Drop in products for those with 5% deposits comes amid Help to Buy hiatus
The availability of mortgages for those with the smallest deposits has continued to get worse over the past month, despite the unexpected resilience of the housing market throughout the coronavirus pandemic.
Exclusive figures provided to Housing Today by personal finance website Moneyfacts.co.uk show that the number of mortgage products available at 95% loan to value has fallen to just eight in December.
This is a reduction in product availability of 98% on the more than 400 mortgages available at the start of the year for those wanting to borrow at 95% loan to value.
This number of available mortgages is down from 12 in November and is the lowest number seen all year.
The news comes as housebuilder Bellway on Friday warned that “the absence of higher loan-to-value lending” was making it difficult to access the housing ladder for those with no more than a 5% deposit.
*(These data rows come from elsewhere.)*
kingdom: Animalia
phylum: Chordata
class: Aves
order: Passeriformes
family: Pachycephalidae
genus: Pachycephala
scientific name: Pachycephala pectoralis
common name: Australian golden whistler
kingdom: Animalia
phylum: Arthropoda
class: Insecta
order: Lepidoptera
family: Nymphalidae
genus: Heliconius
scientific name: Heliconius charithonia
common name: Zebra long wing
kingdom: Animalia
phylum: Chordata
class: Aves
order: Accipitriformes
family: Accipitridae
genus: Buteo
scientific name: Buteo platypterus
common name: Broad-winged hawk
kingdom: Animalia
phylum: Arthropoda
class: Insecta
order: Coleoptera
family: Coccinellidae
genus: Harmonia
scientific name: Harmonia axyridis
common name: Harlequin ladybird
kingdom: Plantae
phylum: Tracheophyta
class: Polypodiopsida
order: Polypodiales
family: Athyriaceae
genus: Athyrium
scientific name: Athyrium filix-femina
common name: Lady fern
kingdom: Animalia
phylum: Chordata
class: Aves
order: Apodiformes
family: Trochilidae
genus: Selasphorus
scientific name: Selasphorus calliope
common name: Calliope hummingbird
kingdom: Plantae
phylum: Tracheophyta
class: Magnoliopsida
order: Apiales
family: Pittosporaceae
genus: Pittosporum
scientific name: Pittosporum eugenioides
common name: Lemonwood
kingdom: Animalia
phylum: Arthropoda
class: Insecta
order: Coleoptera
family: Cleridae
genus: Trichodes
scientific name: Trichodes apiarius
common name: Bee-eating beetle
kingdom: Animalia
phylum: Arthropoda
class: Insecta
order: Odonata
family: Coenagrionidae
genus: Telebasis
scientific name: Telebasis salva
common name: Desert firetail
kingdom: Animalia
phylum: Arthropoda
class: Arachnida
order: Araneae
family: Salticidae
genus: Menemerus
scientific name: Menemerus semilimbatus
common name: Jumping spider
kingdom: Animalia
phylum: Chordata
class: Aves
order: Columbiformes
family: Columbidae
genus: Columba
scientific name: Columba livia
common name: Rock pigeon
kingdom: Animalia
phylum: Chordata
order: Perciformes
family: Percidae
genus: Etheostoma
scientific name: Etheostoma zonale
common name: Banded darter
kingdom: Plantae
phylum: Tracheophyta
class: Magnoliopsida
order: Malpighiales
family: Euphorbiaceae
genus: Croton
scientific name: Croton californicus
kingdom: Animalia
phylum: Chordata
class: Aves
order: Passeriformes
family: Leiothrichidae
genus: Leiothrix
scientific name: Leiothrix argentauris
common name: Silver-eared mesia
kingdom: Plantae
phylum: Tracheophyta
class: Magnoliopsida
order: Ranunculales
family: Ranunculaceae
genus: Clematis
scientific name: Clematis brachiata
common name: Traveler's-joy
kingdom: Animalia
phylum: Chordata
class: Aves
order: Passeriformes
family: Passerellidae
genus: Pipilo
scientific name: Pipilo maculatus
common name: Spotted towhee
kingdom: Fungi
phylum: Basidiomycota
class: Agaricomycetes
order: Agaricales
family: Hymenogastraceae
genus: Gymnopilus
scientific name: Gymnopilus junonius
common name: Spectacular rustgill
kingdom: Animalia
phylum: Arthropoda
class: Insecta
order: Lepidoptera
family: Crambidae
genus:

It also comes amid a hiatus over use of the government’s Help to Buy support for buyers, which is switching to a new version of the scheme from the start of April next year.
The scheme, which provides equity loans worth 20% of the value of a new-build property, is designed specifically to help people to access the housing market who can only afford a 5% deposit.
But, with most housebuilders having taken their last reservations under the existing scheme and not yet re-registered for the new scheme, many are unable to use the Help to Buy funding to support new build sales.
The supply of 95% loan-to-value mortgages dried up in April and May during the spring lockdown, amid fears of double-digit falls in house prices prompted by a covid-induced economic crisis. The collapse in lending in this market prompted Brian Berry, chief executive of the Federation of Master Builders, to describe it as the “death” of 95% loan to value mortgages.
However, the continuing absence of 95% first-time buyer mortgages comes despite the unexpected strength of the market, which has ultimately seen prices rise at the fastest rate in years since the end of the spring lockdown, supported by a stamp duty holiday.
Given this strength, there have been signs of some lenders re-entering the market for high loan-to-value mortgages, but Moneyfacts’ data shows that so far this has been limited to lending at 85% and 90% loan to value.
Halifax, Lloyds Bank, Nationwide, and the TSB have all recently restarted lending at 90% loan to value. The figures show that overall the supply of 90% loan-to-value mortgages, in particular, has nearly tripled since hitting a low of 51 products in October, with 143 products now available.
Even this figure, however, is just a fraction of the 779 products available at the start of March this year.
Rachel Springall, finance expert at Moneyfacts.co.uk, said it was good to see lenders re-enter the higher loan-to-value mortgage market but cautioned that product availability remained “limited compared to the start of 2020”.
She said: “At this point in time is it hard to tell how long these deals will last and whether more will enter the market. Those borrowers looking to take advantage would be wise to get some financial advice to help them find the most appropriate deal, especially if they want to make the stamp duty holiday and are concerned about rising house prices.”